EXCERPTED PASSAGE
◇ ◇ ◇ ◇ ◇ ◇ ◇

The DC motor and ESC were provided with RC car. The DC motor is controlled by the ESC using PWM signals which were provided by the motor controller board for forward, neutral, and reverse movements. The ESC is powered ON using a 7.4 LiPo battery. The ESC converts this 7.4V to 6V and provides input to DC Motor.

DC Motor

ESC wires Description Wire Color
Vout Output Power (6V) RED
PWM PWM input from SJ2-Board (P2.1) WHITE

The car can be operated at 100Hz in the following 3 modes :
Sport Mode (100% Forward, 100% Brakes, 100% Reverse)
Racing Mode (100% Forward, 100% Brakes, No Reverse)
Training Mode (50% Forward, 100% Brakes, 50% Reverse)

The PWM frequency for our Traxxas ESC needed to be 100Hz. An idle (motor stopped) duty cycle is 15%. The full duty cycle range is [10%, 20%], where [10%, 15%) is the reverse range, and (15%, 20%] is the forward range. We ended up limiting the duty cycle range to [13%, 17%] since the RC car had more power than we needed.

◇ ◇ ◇ ◇ ◇ ◇ ◇

(Saved entries)
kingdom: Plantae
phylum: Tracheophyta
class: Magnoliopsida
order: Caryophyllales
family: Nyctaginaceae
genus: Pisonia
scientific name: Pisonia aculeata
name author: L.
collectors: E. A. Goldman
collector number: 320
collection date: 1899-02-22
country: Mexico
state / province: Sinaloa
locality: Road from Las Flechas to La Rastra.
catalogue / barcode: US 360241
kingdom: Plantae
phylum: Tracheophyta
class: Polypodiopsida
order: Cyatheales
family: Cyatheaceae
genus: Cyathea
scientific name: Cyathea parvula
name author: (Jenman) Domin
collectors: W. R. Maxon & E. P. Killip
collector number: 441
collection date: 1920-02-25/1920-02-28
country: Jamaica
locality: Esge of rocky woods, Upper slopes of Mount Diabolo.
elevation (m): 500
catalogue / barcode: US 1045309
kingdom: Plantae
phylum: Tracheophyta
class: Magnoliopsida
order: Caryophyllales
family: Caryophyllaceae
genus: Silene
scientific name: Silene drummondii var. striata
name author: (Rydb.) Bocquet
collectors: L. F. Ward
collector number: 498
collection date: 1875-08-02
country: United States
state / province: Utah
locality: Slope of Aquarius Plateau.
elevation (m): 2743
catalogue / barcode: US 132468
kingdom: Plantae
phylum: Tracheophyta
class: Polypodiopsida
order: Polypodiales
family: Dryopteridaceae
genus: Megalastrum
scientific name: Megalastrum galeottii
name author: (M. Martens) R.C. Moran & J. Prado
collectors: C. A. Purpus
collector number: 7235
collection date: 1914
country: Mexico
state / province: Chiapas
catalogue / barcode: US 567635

◇ ◇ ◇ ◇ ◇ ◇ ◇

PROBLEM 1
According to the passage on the RC car's motor and ESC, what duty cycle keeps the motor stopped?
PROBLEM 2
Carry on the passage about the RC car's DC motor and ESC, picking up right after its final sentence.
The data here serve no purpose in what is asked.

RIGHT ANSWER 1
15%

RIGHT ANSWER 2
Servo Motor

Servo Motor

Servo Wires Description Wire Color
Vin Input Voltage (6V) RED
PWM PWM input from SJ2-Board (P2.4) WHITE

The PWM frequency for our Traxxas Servo motor also needed to be 100Hz. An idle (wheel's pointing forward) duty cycle is 15%. The full duty cycle range is [10%, 20%], where [10%, 15%) is the steer left range, and (15%, 20%] is the steer right.

Wheel Encoder

For speed sensing we purchased a Traxxas RPM sensor as it mounted nicely in the gearbox. The RPM sensor works by mounting a magnet to the spur gear and a hall effect sensor fixed to the gearbox. To get the revolutions per second we used Timer2 as an input capture.

Servo Motor

RPM Sensor Wires Description Wire Color
Vin Input Voltage (6V) RED
Sensor Output Input Capture to SJ2-Board (P2.6) WHITE

Software Design

The motor controller code modules consisted of 3 main parts, which are: 1. PWM drivers and motor logic, 2. RPM/speed sensor, 3. PID controller.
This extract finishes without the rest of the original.